My recollections of Hyrule feel as unreliable as all of my high school memories. I’ve rewritten the narrative like a cassette tape, re-recorded with a hundred favorite songs. The tape’s unfurling as my fingers wind the wheels, trying to dial back to some truth on who I was back then.
Last weekend I was up at my parent’s house for a graduation. The gravitational pull of my high school was strong; I couldn’t stop looking around the corner, cracking open stories. “Did you know I tried to get my hair cut like Zelda once?”
“Oh god, you didn’t,” Mom groaned.
“Yep. I had a picture and everything.”
“That poor beauty school girl. I’m sure that was the talk of the break room that day.”
As I laughed off the past, Mom mentioned her massive crate of my drawings, craft projects and writings she’d held onto for 30 years. “Maybe you could take some of it with you,” she suggested. “I’d love to have my closet back.”
Armed with half a bottle of wine I tucked into her closet and pulled out my life’s work piece by piece. There were bunches of books made with stapled construction paper, an A- spelling test, tooth fairy correspondence. By the time I glimpsed the bottom of the Rubbermaid tote, my high school life began to appear. “Art class!” I said, lifting up a handful of sketches. “I forgot I was even in art class.” I enrolled senior year, after I’d moved on from asking for Zelda’s hair to Juliette Binoche’s French coif in Chocolat. On each sketch I checked the signature—is this my sister’s, or my brother’s? Memories tossed in the wrong box?
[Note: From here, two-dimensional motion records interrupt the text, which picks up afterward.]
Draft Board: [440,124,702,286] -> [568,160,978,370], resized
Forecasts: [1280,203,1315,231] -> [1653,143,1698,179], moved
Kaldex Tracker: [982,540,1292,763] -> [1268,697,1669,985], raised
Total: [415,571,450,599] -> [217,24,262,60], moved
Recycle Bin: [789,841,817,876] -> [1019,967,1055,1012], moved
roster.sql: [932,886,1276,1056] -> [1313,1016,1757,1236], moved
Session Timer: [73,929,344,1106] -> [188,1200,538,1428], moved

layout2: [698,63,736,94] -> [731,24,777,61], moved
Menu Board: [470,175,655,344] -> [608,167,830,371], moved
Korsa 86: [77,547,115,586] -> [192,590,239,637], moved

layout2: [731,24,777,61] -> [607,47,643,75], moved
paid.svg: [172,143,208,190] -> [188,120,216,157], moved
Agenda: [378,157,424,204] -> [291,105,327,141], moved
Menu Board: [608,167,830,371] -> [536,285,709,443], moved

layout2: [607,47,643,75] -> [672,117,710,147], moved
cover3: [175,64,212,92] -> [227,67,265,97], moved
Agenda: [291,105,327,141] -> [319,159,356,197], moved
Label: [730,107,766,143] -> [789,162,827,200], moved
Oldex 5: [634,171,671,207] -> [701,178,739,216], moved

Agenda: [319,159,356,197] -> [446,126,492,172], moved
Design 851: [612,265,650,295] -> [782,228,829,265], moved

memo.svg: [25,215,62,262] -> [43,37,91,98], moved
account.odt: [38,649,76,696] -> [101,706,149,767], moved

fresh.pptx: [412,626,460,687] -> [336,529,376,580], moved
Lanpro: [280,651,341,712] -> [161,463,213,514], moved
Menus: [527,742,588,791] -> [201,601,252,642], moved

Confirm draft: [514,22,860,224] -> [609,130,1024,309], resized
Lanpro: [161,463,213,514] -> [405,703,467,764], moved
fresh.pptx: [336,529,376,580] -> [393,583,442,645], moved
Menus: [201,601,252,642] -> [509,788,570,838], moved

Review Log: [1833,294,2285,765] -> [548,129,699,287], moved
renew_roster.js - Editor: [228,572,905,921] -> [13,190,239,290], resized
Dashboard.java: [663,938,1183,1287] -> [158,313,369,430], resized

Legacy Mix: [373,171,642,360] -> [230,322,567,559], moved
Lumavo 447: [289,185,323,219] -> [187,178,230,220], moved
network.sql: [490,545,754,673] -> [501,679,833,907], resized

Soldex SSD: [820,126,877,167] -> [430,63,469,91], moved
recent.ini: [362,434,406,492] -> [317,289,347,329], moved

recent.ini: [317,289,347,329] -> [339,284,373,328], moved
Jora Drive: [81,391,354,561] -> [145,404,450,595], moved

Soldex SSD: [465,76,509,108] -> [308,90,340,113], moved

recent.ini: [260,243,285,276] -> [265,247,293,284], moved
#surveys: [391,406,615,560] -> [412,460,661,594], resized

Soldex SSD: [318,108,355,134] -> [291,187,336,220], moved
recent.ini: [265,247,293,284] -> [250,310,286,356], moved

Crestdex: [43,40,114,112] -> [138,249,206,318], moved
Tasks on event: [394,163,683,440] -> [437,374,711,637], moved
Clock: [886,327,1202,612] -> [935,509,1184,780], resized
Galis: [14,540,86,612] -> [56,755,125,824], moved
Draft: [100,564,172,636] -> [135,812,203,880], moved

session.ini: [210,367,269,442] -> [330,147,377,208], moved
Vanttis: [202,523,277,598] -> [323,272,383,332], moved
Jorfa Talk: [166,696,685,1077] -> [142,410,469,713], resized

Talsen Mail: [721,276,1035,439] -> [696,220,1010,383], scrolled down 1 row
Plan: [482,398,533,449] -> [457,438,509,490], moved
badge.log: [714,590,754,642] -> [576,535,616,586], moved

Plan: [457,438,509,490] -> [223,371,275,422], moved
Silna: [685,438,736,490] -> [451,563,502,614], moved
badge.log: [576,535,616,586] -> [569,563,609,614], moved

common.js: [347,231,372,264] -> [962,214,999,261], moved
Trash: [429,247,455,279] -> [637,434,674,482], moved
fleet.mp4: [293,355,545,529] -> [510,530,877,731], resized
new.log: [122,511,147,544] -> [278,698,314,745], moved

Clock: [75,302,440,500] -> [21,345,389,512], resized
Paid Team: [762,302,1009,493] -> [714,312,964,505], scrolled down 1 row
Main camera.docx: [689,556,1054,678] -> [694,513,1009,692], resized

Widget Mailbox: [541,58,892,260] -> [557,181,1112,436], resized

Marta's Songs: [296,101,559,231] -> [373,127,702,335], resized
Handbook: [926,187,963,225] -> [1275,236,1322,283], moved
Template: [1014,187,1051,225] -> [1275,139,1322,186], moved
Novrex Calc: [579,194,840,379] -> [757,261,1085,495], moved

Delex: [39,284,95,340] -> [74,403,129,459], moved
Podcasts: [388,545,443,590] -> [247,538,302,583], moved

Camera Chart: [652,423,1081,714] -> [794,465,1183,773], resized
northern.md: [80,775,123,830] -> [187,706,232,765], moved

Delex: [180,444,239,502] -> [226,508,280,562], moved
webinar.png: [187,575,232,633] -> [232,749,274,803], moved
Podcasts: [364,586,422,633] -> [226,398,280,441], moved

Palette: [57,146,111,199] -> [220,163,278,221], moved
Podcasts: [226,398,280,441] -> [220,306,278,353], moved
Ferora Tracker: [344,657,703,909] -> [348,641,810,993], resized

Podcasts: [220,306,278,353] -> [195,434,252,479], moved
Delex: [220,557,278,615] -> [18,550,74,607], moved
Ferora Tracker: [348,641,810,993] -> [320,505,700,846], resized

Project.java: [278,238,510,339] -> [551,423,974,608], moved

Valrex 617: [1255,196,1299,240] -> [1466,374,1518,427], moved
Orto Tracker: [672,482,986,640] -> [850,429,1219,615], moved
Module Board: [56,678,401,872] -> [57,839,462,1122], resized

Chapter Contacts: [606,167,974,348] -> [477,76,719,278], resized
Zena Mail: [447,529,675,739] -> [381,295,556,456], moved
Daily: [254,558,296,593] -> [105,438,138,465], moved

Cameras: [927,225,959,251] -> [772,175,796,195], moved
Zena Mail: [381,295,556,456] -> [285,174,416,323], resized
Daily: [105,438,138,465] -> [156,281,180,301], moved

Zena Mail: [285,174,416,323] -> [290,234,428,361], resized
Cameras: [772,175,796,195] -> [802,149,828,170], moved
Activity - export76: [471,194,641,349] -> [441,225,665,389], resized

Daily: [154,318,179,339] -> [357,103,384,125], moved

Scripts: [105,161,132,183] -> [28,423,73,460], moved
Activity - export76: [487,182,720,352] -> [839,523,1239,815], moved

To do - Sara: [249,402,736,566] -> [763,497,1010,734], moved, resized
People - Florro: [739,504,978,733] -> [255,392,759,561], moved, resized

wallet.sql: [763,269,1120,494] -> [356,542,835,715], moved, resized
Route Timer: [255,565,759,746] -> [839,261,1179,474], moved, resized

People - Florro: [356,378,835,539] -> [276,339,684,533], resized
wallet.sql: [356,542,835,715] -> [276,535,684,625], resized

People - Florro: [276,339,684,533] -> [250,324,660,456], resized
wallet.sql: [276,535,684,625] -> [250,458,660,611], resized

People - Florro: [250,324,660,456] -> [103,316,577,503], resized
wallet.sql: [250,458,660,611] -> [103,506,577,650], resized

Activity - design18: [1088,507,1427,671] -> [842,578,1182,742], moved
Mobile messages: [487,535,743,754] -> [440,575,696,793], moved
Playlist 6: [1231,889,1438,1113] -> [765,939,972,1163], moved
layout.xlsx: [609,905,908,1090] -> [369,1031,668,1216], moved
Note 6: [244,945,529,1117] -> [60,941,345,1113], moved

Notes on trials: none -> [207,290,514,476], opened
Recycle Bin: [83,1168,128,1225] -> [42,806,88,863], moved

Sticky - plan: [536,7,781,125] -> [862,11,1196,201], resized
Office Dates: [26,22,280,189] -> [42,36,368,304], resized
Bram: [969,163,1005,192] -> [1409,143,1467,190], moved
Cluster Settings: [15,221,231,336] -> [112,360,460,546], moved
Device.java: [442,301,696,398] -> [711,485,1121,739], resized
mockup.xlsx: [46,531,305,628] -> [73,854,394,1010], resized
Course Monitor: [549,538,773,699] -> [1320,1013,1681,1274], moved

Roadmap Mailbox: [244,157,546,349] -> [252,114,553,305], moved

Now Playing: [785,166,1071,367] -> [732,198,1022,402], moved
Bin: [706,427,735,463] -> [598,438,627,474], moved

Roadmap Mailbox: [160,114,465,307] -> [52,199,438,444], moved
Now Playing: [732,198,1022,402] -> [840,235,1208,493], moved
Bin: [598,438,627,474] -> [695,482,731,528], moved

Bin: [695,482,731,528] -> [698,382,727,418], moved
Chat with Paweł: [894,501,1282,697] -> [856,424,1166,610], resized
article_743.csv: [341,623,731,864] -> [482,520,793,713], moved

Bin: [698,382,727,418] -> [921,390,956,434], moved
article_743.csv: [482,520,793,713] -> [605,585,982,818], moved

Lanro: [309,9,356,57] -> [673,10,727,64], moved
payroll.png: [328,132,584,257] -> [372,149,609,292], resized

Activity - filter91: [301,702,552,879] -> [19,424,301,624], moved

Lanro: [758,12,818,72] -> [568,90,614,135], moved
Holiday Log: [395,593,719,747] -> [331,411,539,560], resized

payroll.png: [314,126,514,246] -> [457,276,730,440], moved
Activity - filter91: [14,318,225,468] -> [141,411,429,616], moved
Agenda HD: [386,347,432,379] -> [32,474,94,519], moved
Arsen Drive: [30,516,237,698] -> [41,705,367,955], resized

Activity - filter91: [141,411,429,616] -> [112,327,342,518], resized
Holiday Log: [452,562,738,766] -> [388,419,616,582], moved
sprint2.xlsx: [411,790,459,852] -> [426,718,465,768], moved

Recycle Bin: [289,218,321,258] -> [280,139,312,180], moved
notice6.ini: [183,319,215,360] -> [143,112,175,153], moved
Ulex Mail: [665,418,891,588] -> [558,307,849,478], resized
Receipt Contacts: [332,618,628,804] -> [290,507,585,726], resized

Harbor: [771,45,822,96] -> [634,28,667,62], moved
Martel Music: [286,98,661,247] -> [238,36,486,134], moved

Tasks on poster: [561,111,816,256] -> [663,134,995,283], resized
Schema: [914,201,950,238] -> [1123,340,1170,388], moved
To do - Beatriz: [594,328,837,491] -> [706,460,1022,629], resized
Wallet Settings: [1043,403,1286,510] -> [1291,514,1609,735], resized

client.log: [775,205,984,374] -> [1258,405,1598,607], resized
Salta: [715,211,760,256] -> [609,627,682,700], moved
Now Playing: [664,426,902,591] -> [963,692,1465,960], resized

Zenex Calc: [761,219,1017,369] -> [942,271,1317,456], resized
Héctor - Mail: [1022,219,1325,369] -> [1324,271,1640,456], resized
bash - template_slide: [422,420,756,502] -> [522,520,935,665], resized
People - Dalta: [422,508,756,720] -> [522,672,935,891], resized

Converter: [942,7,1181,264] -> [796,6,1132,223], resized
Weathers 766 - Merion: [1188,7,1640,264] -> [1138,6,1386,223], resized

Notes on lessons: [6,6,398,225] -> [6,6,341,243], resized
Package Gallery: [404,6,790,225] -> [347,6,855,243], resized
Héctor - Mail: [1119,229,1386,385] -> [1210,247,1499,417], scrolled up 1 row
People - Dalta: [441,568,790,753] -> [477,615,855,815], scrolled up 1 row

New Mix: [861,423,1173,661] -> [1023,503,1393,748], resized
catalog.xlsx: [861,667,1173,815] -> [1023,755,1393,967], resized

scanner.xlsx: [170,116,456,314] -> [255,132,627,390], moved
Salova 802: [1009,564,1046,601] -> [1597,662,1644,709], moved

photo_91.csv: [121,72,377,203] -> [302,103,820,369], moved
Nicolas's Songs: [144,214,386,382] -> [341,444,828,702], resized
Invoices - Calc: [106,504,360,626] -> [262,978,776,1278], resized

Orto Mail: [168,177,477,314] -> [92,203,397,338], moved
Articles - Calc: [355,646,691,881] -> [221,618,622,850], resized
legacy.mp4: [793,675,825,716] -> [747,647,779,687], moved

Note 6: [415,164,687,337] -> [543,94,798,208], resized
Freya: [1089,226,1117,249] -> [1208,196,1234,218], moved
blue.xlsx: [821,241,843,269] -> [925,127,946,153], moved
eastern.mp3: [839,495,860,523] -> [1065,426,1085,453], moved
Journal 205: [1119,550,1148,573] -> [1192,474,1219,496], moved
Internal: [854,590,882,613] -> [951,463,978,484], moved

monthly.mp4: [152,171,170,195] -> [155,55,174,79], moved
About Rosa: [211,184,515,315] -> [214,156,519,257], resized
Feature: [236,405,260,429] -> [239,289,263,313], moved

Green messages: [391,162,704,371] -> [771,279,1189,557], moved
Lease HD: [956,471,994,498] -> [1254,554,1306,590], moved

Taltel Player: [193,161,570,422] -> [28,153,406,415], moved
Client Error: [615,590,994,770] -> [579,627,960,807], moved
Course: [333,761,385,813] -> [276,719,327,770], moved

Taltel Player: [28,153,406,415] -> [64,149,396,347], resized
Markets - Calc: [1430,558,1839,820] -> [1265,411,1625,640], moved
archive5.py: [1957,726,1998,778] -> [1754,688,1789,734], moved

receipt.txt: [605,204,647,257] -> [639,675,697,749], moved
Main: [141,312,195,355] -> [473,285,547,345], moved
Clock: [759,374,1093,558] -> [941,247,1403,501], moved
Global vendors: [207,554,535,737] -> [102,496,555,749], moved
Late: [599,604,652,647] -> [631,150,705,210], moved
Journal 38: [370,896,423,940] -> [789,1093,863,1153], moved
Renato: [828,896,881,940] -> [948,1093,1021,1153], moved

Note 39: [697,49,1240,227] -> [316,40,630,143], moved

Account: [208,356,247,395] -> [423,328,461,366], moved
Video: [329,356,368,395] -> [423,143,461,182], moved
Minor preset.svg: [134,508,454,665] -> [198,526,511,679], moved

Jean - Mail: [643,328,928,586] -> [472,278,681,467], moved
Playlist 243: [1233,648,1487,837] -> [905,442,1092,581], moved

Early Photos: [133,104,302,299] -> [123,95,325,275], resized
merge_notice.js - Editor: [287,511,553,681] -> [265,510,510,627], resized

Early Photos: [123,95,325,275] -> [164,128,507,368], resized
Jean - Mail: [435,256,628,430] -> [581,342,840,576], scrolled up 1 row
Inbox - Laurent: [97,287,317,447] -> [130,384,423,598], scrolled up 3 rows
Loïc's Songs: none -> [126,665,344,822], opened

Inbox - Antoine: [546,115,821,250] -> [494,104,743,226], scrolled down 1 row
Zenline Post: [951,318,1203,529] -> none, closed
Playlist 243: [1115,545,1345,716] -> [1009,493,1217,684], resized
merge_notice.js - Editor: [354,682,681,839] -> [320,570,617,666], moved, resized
They were actually good. Not run-off-and-sign-up-for-art-school good. But not embarrassing.
“See?” said Mom. “You weren’t as bad at life as you think.”
I unrolled a thick canvas scroll and found an oil painting of the Moulin Rouge, home of tiny Nicole Kidman. Beneath it, a thin piece of paper, already hamburgered in the corners. The rumpled page held Princess Zelda drawn with incredible care. Her dress was shaded in with colored pencils, much neater than I’d have the patience for nowadays. She stood with her hands on her hips and her head cocked to the left, that lovely mess of hair shaded to catch imagined light. A Zelda I’d only seen in my mind, frustrated at some unseen obstacle. She stared the mess down, straight and singular, a girl who was sick of this shit.
I didn’t want to look like the Nintendo artist rendering, I suddenly realized. I wanted to be this. The Zelda I had to make up because the game was too lazy to flesh her out. Strong and unflinching. Unafraid. My version of Zelda wasn’t the most perfect I’d ever seen, but it was the most beautiful. The smartest. She’s what I dreamed of becoming, a woman who could tackle her life with grace.
I tucked the portrait into my recovered Lisa Frank binder to pack safely in my suitcase. I may not have known how to look or what to do with my life, but I knew the direction I wanted to head, toward standing up and staring down. That girl had more wisdom than I bothered giving her credit for.
On the way out of the closet I caught myself in the mirror, my platinum bob almost fluorescent in the sliver of skylight. Two years of blonde baby steps into the shade I’d always dreamed of.
What the hell, I thought, and flicked on the bathroom light switch. I waited until my mom’s curling iron glowed orange, then wrapped my front tendril around the barrel. One, two, three. I let the strands free, and they sagged like a day-old balloon. At the end, my signature singed kink.
We grow into our legends, and we never change. Both stories are true.